After researching foundational distributed systems like Amazon's DynamoDB and Redis Cluster, I wanted to move to simulate it by implementing the core principles of resilience and scale myself. This project is the result: a fault-tolerant key-value store built from scratch to explore how systems can guarantee data safety in the face of network and server failures.
The system operates as a peer-to-peer cluster that partitions data using consistent hashing and replicates every write for high availability. It now includes write-through persistence to PostgreSQL and a read-through fallback to legacy APIs, simulating a real-world system migration scenario.
- Legacy System Bridge (New): Implements a read-through caching strategy. If a key is not found in the cluster, the system automatically queries a simulated Legacy REST API via HTTP/JSON to fetch and hydrate the data, ensuring zero downtime for users during migrations.
- Durable Persistence (New): Uses a write-through strategy to persist all data to a PostgreSQL database using
asyncpg. This guarantees data safety even if the entire cluster loses power. - Distributed & Fault-Tolerant: Uses N-way replication (N=3) to ensure data safety. Resilience is verified by automated chaos tests that terminate live nodes during operation without data loss.
- High-Performance & Asynchronous: Built on Python's
asyncioandgRPCto handle thousands of concurrent operations with low latency. - Algorithmic Partitioning: Implements a consistent hashing ring from scratch to intelligently and dynamically distribute data across the cluster.

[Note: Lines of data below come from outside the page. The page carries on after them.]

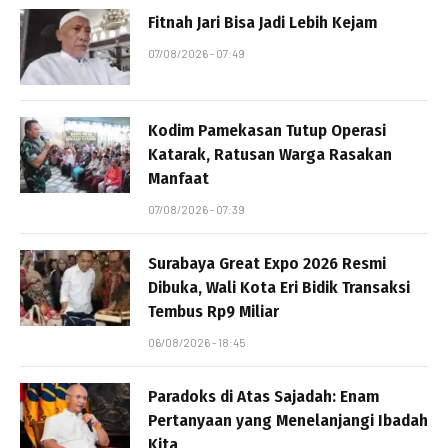
Fitnah Jari Bisa Jadi Lebih Kejam
07/08/2026 - 07:49
Kodim Pamekasan Tutup Operasi
Katarak, Ratusan Warga Rasakan
Manfaat
07/08/2026 - 07:39
Surabaya Great Expo 2026 Resmi
Dibuka, Wali Kota Eri Bidik Transaksi
Tembus Rp9 Miliar
06/08/2026 - 18:45
Paradoks di Atas Sajadah: Enam
Pertanyaan yang Menelanjangi Ibadah
Kita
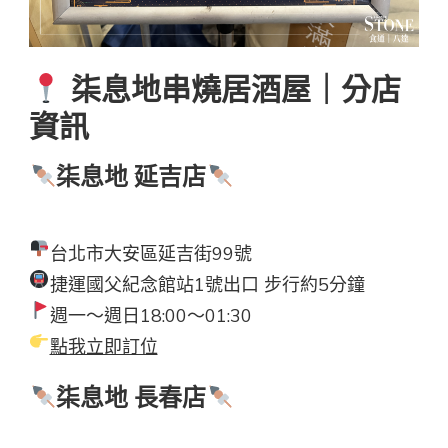
柒息地串燒居酒屋｜分店
資訊
柒息地 延吉店
台北市大安區延吉街99號
捷運國父紀念館站1號出口 步行約5分鐘
週一～週日18:00～01:30
點我立即訂位
柒息地 長春店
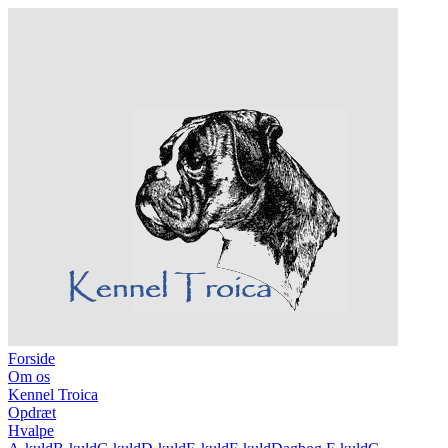
Forside
Om os
Kennel Troica
Opdræt
Hvalpe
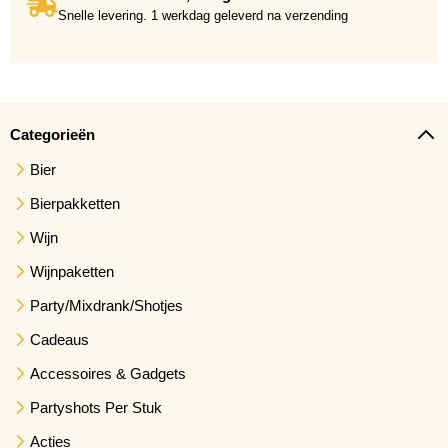
Snelle levering. 1 werkdag geleverd na verzending
Categorieën
Bier
Bierpakketten
Wijn
Wijnpaketten
Party/Mixdrank/Shotjes
Cadeaus
Accessoires & Gadgets
Partyshots Per Stuk
Acties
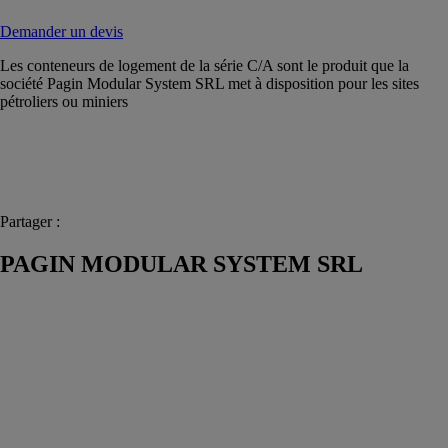
Demander un devis
Les conteneurs de logement de la série C/A sont le produit que la
société Pagin Modular System SRL met à disposition pour les sites
pétroliers ou miniers
Partager :
PAGIN MODULAR SYSTEM SRL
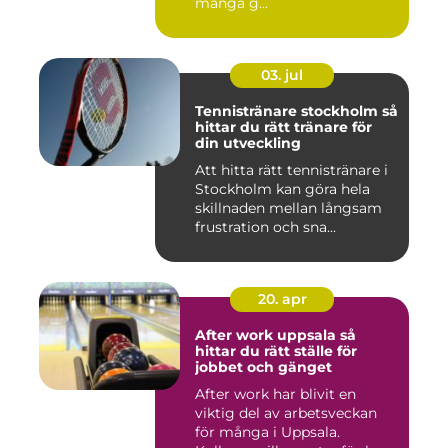
många g...
03. jul
Tennistränare stockholm så
hittar du rätt tränare för
din utveckling
Att hitta rätt tennistränare i
Stockholm kan göra hela
skillnaden mellan långsam
frustration och sna...
20. apr
After work uppsala så
hittar du rätt ställe för
jobbet och gänget
After work har blivit en
viktig del av arbetsveckan
för många i Uppsala.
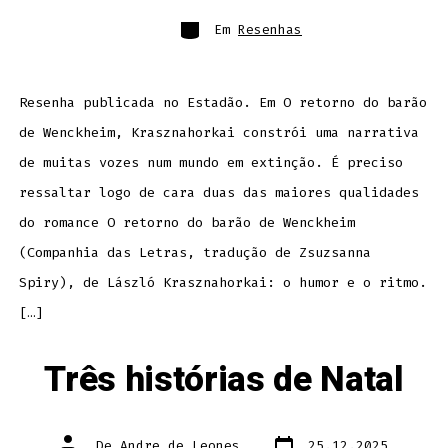
post
post
Categorias
Em
Resenhas
Resenha publicada no Estadão. Em O retorno do barão
de Wenckheim, Krasznahorkai constrói uma narrativa
de muitas vozes num mundo em extinção. É preciso
ressaltar logo de cara duas das maiores qualidades
do romance O retorno do barão de Wenckheim
(Companhia das Letras, tradução de Zsuzsanna
Spiry), de László Krasznahorkai: o humor e o ritmo.
[…]
Três histórias de Natal
Data
Autor
De
Andre de Leones
25.12.2025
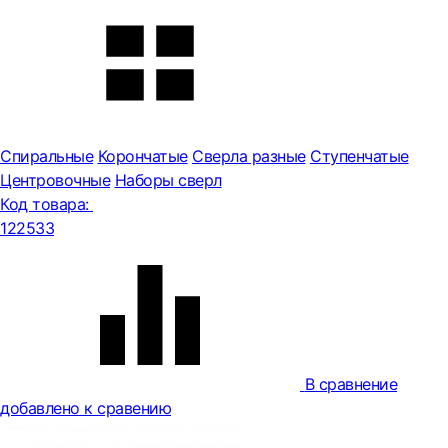
Спиральные
Корончатые
Сверла разные
Ступенчатые
Центровочные
Наборы сверл
Код товара:
122533
В сравнение
добавлено к сравению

The system is a leaderless, peer-to-peer distributed system. Every node can serve any client request, acting as a coordinator for that specific request.

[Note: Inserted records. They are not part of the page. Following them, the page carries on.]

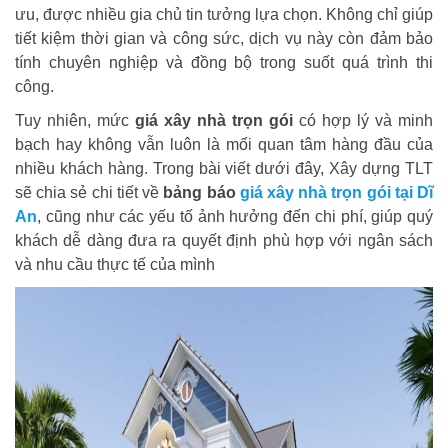
ưu, được nhiều gia chủ tin tưởng lựa chọn. Không chỉ giúp
tiết kiệm thời gian và công sức, dịch vụ này còn đảm bảo
tính chuyên nghiệp và đồng bộ trong suốt quá trình thi
công.
Tuy nhiên, mức
giá xây nhà trọn gói
có hợp lý và minh
bạch hay không vẫn luôn là mối quan tâm hàng đầu của
nhiều khách hàng. Trong bài viết dưới đây, Xây dựng TLT
sẽ chia sẻ chi tiết về
bảng báo
giá xây nhà trọn gói tại Dĩ
An
, cũng như các yếu tố ảnh hưởng đến chi phí, giúp quý
khách dễ dàng đưa ra quyết định phù hợp với ngân sách
và nhu cầu thực tế của mình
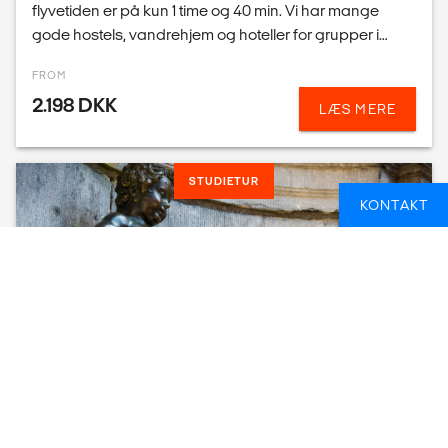
STUDIETUR
BRUXELLES
Oplev Europas politiske hovedby på en studietur til
Bruxelles. Som destination for en studierejse eller
skolerejse byder Bruxelles på en nænsom blanding af
fornemme bygninger og moderne skyskrabere.
FROM
Bruxell...
2.395 DKK
LÆS MERE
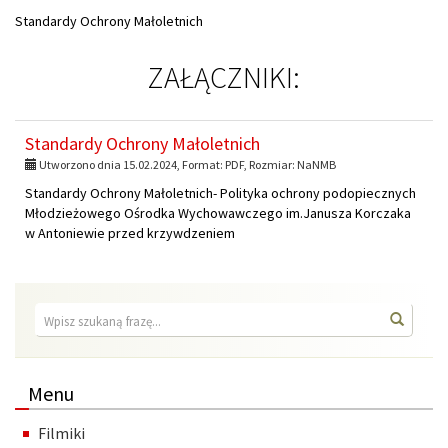
ZAŁĄCZNIKI:
Standardy Ochrony Małoletnich
Utworzono dnia 15.02.2024, Format:
PDF
, Rozmiar:
NaNMB
Standardy Ochrony Małoletnich- Polityka ochrony podopiecznych
Młodzieżowego Ośrodka Wychowawczego im.Janusza Korczaka
w Antoniewie przed krzywdzeniem
Wyszukiwarka
Wyszuk
Menu
Filmiki
Wychowankowie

- Consistent Hashing: Determines which node owns a key to minimize data reshuffling.
- N-Way Replication: Replicates data across N nodes in parallel.
- Migration Logic:
- Write Path: Writes are committed to the PostgreSQL database immediately for durability.

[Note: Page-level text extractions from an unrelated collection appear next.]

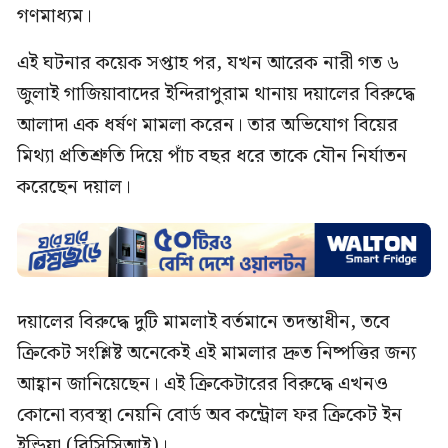
গণমাধ্যম।
এই ঘটনার কয়েক সপ্তাহ পর, যখন আরেক নারী গত ৬
জুলাই গাজিয়াবাদের ইন্দিরাপুরাম থানায় দয়ালের বিরুদ্ধে
আলাদা এক ধর্ষণ মামলা করেন। তার অভিযোগ বিয়ের
মিথ্যা প্রতিশ্রুতি দিয়ে পাঁচ বছর ধরে তাকে যৌন নির্যাতন
করেছেন দয়াল।
দয়ালের বিরুদ্ধে দুটি মামলাই বর্তমানে তদন্তাধীন, তবে
ক্রিকেট সংশ্লিষ্ট অনেকেই এই মামলার দ্রুত নিষ্পত্তির জন্য
আহ্বান জানিয়েছেন। এই ক্রিকেটারের বিরুদ্ধে এখনও
কোনো ব্যবস্থা নেয়নি বোর্ড অব কন্ট্রোল ফর ক্রিকেট ইন
ইন্ডিয়া (বিসিসিআই)।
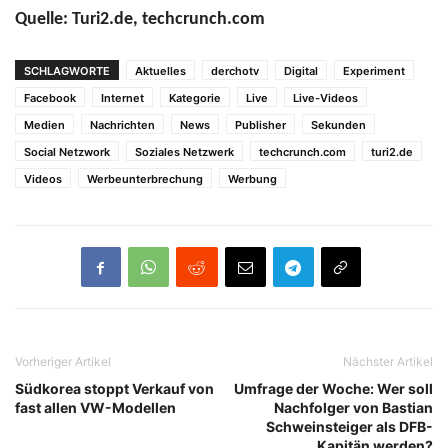
Quelle: Turi2.de, techcrunch.com
SCHLAGWORTE
Aktuelles
derchotv
Digital
Experiment
Facebook
Internet
Kategorie
Live
Live-Videos
Medien
Nachrichten
News
Publisher
Sekunden
Social Netzwork
Soziales Netzwerk
techcrunch.com
turi2.de
Videos
Werbeunterbrechung
Werbung
Vorheriger Artikel
Nächster Artikel
Südkorea stoppt Verkauf von
Umfrage der Woche: Wer soll
fast allen VW-Modellen
Nachfolger von Bastian
Schweinsteiger als DFB-
Kapitän werden?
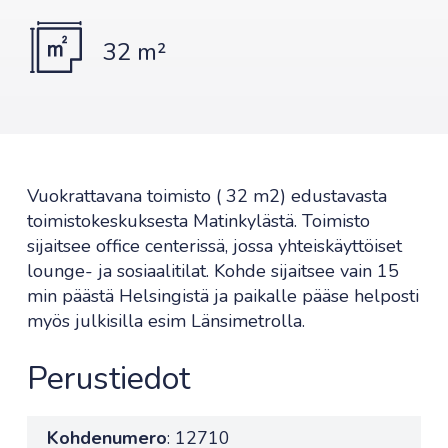
32 m²
Vuokrattavana toimisto ( 32 m2) edustavasta
toimistokeskuksesta Matinkylästä. Toimisto
sijaitsee office centerissä, jossa yhteiskäyttöiset
lounge- ja sosiaalitilat. Kohde sijaitsee vain 15
min päästä Helsingistä ja paikalle pääse helposti
myös julkisilla esim Länsimetrolla.
Perustiedot
Kohdenumero
: 12710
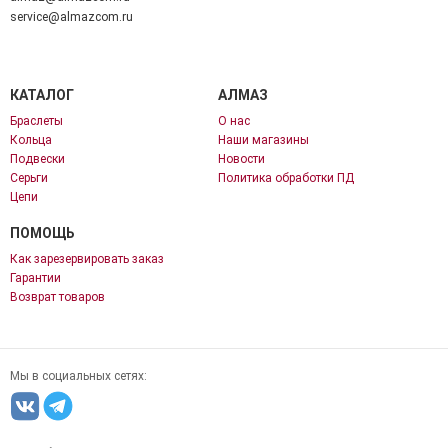
service@almazcom.ru
КАТАЛОГ
АЛМАЗ
Браслеты
О нас
Кольца
Наши магазины
Подвески
Новости
Серьги
Политика обработки ПД
Цепи
ПОМОЩЬ
Как зарезервировать заказ
Гарантии
Возврат товаров
Мы в социальных сетях:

- Read Path: Cache misses trigger an asynchronous HTTP call to the Legacy API. If found, the data is returned to the client and populated into the cache.
graph TD
subgraph "External Systems"
DB[(PostgreSQL)]
Legacy[Legacy REST API]
end
subgraph "Distributed Cache Cluster"
N1("Node 1")
N2("Node 2 (Coordinator)")
N3("Node 3")
end
Client -- "SET('key', 'val')" --> N2
N2 -- "1. Persist to Disk" --> DB
N2 -- "2. Replicate (gRPC)" --> N1
N2 -- "2. Replicate (gRPC)" --> N3
Client -- "GET('missing_key')" --> N2
N2 -- "Cache Miss? Fetch via HTTP" --> Legacy
Legacy -- "Return JSON" --> N2
N2 -- "Return Data" --> Client
All benchmarks were executed on the following developer-grade machine to ensure reproducibility:
- CPU: 12th Gen Intel(R) Core(TM) i7-12700H
- RAM: 16 GB
- Storage: NVMe SSD
- OS: Windows 11 Home (WSL2 Ubuntu 22.04)
- Network: Docker Compose bridge network
Benchmarks were run against a 3-node cluster running in Docker containers, simulating a high-concurrency workload.
| Metric | Result | Analysis |
|---|---|---|
| GET Throughput | ~4,800 ops/sec | High throughput maintained even with the overhead of the new httpx fallback logic. |
| Fault Tolerance | Zero Data Loss | Verified by chaos_test.py which violently terminates live container nodes during active operations. |
| Persistence | 100% Durability | Verified via direct SQL queries to the underlying PostgreSQL storage engine, ensuring data survives cluster restarts. |
The project is fully containerized. You can spin up the entire architecture (Cache Cluster, Legacy API, PostgreSQL) using Docker Compose.
# Install dependencies for the test scripts
pip install -r requirements.txt
# Build and start the cluster
docker-compose up -d --buildRun the following scripts to validate the specific architectural claims made in the documentation.
Test A: Fault Tolerance (Chaos Engineering) Simulates a catastrophic node failure by killing a container while the system is running. Verifies that data remains accessible via replication.
python chaos_test.py
# Expected Output: "✅ CHAOS TEST PASSED ✅"Test B: Legacy System Migration (Read-Through) Verifies the "Read-Through" capability. Queries a key that does not exist in the cache but does exist in the Legacy REST API.
python test_legacy.py
# Expected Output: "✅ SUCCESS: Fetched data from Legacy API!"Test C: Database Persistence (Write-Through) Verifies that data is being persisted to the PostgreSQL database in real-time.
# 1. Write data to the cache
python client.py
# 2. Check the database directly
docker exec -it postgres_db psql -U admin -d cache_db -c "SELECT key, created_at FROM kv_store;"
# Expected Output: You should see 'my_special_key' listed in the SQL table.This project is provided as-is for educational and demonstration purposes.